When I downloaded and installed "cutepdf writer", It was required to install a "ghostscript or converter". Fine, should I decide to uninstall cutepdf (which has an uninstall button) How can I unistall or delete from my computer the "ghostscript" (which has a folder in the program files) which does not have uninstall options?

Thank you.

Tony


----------



## JohnWill (Oct 19, 2002)

I have CutePDF installed, and I don't have a GHOSTSCRIPT folder, or anything with the word GHOST searching the entire Program Files folder. I always thought GhostScript went when you uninstalled CutePDF.


----------



## acdevera (Jun 22, 2005)

Hi,

I had the folder named "GPLGS" when it was installed by default. The cutepdf writer I had was the free version.

Thanks.

Tony


----------



## JohnWill (Oct 19, 2002)

Funny thing, I do to!  I searched on "ghost", and nothing in there actually says "ghost" in the title.  

There's a single registry key for GhostScript, you can just delete it, and then delete the folder and it's contents. I love the low overhead stuff that is open source. 

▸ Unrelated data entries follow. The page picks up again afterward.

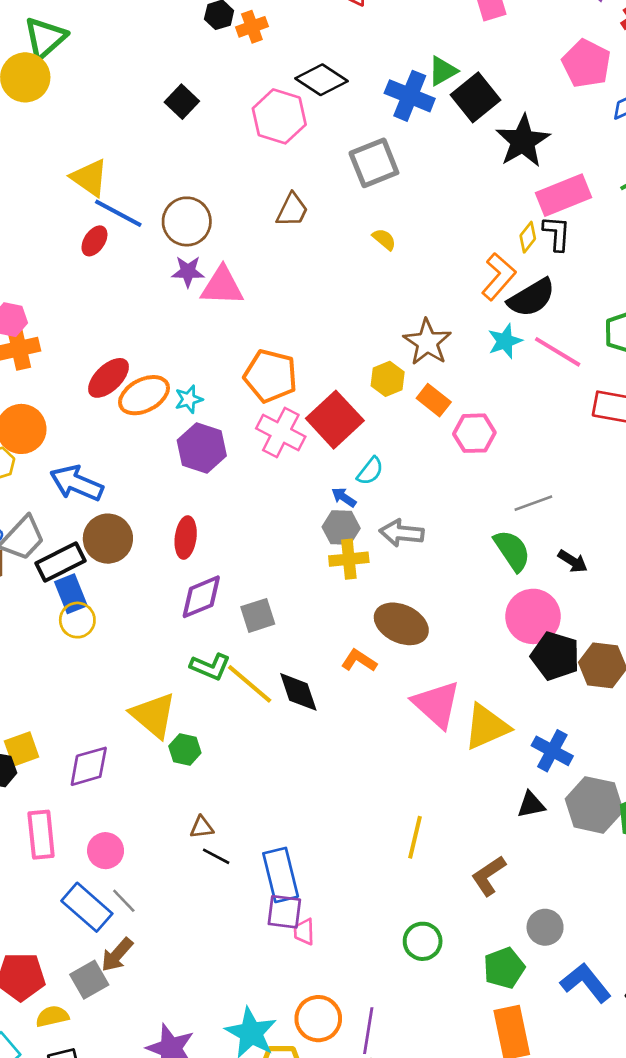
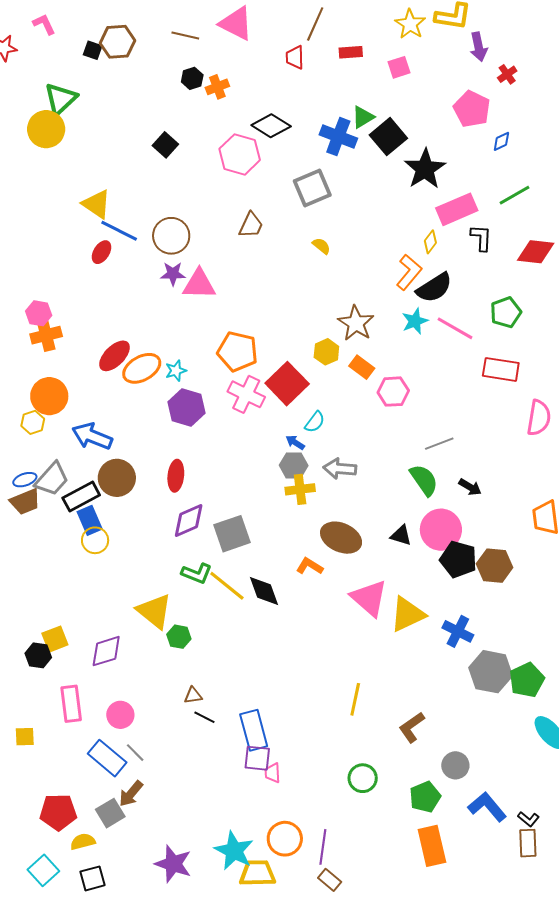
black L-shape: (557, 233) -> (481, 238), moved
gray square: (258, 615) -> (232, 534), size x1.4
black triangle: (531, 805) -> (401, 535), moved, turned 30

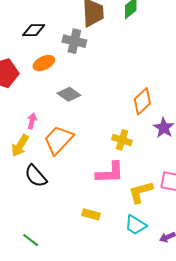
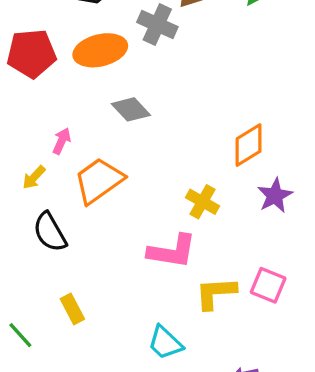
orange ellipse: (44, 63) -> (100, 50), size x1.4
yellow arrow: (20, 146) -> (34, 177), size x0.7
yellow rectangle: (91, 214) -> (72, 309), moved, turned 36
cyan trapezoid: (136, 225) -> (165, 343), moved

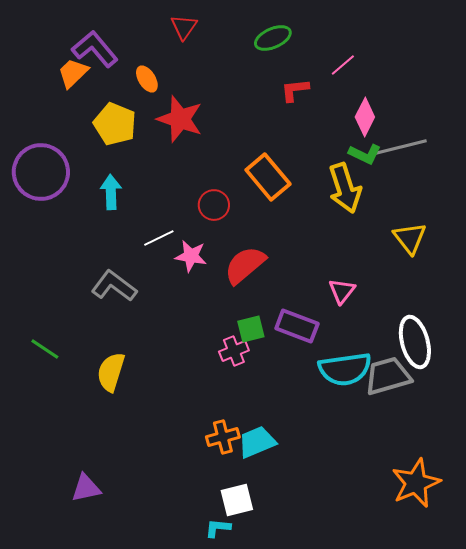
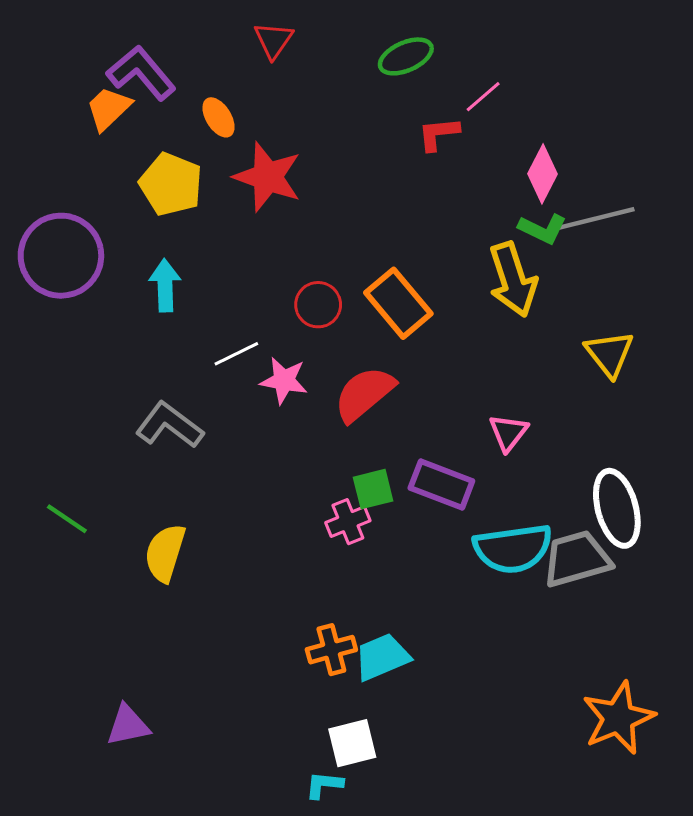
pink line: (343, 65) -> (483, 97), moved
orange rectangle: (268, 177) -> (398, 303), moved

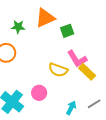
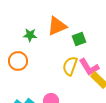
yellow semicircle: (58, 70) -> (70, 66), moved, turned 90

Here's the keys I find with CutePDF installed.


----------



## acdevera (Jun 22, 2005)

Hi, 
I'm newbie at this. will it be safe?


----------



## JohnWill (Oct 19, 2002)

Truthfully, I think you can just delete the folder, I doubt the registry entries will hurt you at all.

Personally, I found CutePDF really handy, what didn't you like about it?


----------



## acdevera (Jun 22, 2005)

Hi,
I do find it handy, I just wanted to know more about the "ghostscript" thing which was installed. I have not uninstalled the program.
thanks for your time.
Tony


----------



## JohnWill (Oct 19, 2002)

No problem.


----------



## JohnWill (Oct 19, 2002)

*You can mark your own threads solved using the thread tools at the upper right of the screen.*


----------